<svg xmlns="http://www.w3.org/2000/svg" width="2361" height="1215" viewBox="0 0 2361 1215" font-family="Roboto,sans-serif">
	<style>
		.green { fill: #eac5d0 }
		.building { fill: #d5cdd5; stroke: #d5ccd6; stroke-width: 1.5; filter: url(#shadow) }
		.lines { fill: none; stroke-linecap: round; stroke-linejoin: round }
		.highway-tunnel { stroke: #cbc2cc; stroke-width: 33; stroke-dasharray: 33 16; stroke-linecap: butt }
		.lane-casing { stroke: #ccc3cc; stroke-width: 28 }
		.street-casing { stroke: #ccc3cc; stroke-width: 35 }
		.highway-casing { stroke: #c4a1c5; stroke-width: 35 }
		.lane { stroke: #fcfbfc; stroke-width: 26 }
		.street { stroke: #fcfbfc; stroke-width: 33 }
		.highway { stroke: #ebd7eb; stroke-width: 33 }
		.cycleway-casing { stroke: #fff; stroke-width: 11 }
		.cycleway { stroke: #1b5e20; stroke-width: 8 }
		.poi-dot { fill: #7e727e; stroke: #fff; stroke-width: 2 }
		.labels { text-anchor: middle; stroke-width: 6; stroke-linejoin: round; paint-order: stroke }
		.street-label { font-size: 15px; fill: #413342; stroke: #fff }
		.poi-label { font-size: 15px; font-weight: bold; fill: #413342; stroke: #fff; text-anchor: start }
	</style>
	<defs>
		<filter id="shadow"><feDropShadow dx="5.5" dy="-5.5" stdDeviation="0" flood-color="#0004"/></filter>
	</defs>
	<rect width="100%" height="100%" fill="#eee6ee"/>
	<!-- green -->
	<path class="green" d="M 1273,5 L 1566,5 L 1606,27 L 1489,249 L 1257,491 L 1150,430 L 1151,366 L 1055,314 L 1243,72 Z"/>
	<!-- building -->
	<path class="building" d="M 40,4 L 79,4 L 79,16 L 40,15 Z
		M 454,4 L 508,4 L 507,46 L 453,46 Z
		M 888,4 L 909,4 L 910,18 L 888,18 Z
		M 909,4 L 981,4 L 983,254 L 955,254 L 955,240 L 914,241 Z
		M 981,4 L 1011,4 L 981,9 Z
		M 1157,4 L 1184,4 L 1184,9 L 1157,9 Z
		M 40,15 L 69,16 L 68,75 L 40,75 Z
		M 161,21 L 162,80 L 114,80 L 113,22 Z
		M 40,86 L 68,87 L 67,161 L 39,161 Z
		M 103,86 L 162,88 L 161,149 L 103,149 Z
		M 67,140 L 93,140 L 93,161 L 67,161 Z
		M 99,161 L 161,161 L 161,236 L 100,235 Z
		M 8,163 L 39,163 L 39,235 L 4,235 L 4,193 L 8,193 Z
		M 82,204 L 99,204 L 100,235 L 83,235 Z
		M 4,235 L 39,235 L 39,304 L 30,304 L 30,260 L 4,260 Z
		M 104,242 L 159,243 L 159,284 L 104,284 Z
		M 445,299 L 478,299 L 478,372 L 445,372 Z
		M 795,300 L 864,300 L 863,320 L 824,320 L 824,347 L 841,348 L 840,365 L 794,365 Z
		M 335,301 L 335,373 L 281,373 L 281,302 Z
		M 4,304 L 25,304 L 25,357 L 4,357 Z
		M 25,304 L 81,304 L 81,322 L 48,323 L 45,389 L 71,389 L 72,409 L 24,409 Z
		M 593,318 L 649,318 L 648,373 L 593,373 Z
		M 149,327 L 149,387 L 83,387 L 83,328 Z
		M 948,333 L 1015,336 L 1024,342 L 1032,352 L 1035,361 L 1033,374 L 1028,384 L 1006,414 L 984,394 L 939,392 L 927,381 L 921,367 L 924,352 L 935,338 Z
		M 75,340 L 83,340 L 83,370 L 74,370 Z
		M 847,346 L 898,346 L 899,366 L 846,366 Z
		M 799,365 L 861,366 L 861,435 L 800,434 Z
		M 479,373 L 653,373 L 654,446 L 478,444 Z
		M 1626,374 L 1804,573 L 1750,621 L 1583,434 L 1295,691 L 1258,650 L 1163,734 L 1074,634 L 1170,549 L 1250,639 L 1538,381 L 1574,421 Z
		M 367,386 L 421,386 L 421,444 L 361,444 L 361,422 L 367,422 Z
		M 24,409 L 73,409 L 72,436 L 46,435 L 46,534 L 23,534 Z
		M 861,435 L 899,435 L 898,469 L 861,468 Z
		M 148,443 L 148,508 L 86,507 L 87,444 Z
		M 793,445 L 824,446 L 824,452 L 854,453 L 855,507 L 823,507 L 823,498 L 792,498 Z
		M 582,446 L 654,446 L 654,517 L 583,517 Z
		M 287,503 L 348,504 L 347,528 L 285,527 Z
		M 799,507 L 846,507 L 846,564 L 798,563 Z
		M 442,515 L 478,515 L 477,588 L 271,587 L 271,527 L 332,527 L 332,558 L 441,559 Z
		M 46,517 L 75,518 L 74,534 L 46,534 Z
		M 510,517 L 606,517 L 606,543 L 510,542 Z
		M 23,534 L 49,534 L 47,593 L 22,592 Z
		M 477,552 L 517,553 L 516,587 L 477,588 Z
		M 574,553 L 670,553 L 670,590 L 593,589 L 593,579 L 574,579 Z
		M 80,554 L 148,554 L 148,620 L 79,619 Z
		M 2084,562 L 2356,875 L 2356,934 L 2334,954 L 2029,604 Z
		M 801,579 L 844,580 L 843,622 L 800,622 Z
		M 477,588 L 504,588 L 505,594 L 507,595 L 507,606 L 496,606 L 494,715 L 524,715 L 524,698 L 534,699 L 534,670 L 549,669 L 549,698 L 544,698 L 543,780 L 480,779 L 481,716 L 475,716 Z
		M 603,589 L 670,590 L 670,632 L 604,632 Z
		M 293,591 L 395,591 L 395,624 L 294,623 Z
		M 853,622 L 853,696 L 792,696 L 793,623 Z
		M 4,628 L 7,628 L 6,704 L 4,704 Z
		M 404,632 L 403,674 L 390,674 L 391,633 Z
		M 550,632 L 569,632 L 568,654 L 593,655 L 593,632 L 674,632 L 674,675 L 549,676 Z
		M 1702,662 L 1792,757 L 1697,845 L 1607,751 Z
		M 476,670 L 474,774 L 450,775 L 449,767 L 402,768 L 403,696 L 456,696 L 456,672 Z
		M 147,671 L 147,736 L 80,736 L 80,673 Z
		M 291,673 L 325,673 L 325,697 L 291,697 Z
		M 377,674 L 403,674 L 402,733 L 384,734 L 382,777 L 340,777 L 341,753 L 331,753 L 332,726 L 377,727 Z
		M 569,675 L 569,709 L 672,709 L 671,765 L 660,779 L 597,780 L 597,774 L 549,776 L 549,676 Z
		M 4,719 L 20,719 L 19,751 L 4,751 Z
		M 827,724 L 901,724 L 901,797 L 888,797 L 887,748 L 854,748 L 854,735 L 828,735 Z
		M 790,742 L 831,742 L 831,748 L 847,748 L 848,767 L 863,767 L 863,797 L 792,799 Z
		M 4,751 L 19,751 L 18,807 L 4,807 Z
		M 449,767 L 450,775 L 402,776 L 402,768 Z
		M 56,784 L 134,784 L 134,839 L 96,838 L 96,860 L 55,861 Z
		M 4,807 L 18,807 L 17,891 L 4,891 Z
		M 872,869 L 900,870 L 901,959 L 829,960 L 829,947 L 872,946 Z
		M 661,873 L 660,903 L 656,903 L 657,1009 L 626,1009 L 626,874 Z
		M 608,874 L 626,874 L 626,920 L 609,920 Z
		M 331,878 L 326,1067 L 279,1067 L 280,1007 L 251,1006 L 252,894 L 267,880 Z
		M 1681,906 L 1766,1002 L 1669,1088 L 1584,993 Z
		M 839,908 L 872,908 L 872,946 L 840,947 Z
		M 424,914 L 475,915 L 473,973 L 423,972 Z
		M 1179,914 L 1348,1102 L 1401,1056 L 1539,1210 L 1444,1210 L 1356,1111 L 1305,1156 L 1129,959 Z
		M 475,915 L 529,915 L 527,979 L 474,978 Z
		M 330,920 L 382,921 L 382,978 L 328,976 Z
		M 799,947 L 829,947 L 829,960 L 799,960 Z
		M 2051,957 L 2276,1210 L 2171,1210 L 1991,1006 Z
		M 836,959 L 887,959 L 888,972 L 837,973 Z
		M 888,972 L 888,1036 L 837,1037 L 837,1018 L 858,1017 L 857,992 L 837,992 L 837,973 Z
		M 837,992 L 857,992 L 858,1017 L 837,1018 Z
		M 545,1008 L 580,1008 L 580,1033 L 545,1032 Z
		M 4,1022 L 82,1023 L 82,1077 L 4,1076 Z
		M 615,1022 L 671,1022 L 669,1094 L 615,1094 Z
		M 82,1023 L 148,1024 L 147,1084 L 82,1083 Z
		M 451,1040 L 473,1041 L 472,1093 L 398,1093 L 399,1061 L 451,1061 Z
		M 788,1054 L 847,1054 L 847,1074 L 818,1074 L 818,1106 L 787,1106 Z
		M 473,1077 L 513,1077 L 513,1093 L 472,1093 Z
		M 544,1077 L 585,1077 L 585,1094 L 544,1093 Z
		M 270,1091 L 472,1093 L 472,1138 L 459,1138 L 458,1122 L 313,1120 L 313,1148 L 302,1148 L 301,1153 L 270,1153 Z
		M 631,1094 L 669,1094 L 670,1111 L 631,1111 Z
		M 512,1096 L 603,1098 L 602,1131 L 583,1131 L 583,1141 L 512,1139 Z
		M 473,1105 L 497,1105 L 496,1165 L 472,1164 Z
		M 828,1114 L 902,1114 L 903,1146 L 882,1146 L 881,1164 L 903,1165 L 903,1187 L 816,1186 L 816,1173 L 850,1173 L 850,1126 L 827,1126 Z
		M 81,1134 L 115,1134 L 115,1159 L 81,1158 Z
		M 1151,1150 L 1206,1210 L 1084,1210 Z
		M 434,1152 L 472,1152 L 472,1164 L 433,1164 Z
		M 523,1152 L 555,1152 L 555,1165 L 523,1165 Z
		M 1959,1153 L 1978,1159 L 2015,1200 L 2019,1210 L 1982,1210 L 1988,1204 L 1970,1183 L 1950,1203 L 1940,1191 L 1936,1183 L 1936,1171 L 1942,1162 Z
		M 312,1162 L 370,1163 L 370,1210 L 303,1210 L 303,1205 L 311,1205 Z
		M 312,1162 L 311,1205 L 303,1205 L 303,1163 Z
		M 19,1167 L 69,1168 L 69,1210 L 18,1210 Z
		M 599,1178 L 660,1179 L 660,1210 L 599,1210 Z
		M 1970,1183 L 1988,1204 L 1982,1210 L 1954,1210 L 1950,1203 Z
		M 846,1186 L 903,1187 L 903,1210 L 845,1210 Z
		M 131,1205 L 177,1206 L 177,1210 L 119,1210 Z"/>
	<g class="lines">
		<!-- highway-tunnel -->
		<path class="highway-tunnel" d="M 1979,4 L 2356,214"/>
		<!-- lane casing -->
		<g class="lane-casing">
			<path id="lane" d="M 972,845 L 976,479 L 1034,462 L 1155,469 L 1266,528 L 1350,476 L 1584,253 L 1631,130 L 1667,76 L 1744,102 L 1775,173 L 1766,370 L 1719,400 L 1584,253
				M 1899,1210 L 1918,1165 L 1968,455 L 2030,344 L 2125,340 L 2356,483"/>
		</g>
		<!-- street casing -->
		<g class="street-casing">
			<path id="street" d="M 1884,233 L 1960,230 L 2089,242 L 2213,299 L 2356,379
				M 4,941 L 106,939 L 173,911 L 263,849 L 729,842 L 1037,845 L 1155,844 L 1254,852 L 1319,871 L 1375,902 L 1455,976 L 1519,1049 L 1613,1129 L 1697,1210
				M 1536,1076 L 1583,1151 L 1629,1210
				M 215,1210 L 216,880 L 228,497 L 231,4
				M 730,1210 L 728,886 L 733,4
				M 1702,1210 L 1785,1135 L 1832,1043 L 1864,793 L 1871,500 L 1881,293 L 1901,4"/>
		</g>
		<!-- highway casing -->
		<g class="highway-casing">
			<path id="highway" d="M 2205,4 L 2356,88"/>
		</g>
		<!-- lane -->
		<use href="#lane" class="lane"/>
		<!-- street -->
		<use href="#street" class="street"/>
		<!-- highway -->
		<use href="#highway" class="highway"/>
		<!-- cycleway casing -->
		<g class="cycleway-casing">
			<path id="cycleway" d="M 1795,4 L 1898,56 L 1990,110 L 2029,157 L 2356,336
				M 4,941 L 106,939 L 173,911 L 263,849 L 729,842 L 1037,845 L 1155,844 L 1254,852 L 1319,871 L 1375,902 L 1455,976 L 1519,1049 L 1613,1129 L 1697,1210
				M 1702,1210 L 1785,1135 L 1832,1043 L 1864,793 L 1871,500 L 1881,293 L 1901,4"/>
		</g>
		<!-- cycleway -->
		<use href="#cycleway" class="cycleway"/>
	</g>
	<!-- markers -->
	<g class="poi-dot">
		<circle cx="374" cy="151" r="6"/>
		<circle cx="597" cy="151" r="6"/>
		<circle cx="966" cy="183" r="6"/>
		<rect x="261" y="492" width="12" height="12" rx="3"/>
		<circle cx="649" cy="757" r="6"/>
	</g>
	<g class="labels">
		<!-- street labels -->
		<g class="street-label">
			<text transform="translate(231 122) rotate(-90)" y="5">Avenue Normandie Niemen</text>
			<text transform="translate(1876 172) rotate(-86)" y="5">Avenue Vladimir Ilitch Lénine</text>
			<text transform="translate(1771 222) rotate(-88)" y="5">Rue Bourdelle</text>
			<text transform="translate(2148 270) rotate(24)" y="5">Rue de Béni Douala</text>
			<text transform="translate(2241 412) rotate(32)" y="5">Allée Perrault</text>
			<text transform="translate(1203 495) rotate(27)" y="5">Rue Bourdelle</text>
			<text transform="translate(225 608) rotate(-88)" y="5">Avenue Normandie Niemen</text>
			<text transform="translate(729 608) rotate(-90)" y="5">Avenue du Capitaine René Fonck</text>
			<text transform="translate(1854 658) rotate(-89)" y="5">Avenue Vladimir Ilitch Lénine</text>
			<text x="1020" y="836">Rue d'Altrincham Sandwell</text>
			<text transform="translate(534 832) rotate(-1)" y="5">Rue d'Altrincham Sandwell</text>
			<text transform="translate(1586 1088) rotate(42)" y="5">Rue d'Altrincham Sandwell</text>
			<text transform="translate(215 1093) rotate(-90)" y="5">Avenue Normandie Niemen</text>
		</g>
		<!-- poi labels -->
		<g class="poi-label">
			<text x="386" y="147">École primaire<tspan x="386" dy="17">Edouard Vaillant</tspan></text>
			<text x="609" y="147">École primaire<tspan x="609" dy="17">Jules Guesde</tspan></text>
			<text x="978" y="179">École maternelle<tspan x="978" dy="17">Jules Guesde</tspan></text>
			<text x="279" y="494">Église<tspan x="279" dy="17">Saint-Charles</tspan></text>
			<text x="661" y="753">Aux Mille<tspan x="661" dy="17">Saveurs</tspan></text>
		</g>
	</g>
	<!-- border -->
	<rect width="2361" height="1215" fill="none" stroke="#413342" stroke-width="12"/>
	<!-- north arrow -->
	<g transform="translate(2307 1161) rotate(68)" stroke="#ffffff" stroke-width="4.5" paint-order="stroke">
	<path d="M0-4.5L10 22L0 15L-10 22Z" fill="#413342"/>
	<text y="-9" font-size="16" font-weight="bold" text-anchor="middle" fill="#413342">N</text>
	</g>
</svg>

Exercise instructions:
Every line in the material above that has the word "paint" should be copied.

Response:
		.labels { text-anchor: middle; stroke-width: 6; stroke-linejoin: round; paint-order: stroke }
	<g transform="translate(2307 1161) rotate(68)" stroke="#ffffff" stroke-width="4.5" paint-order="stroke">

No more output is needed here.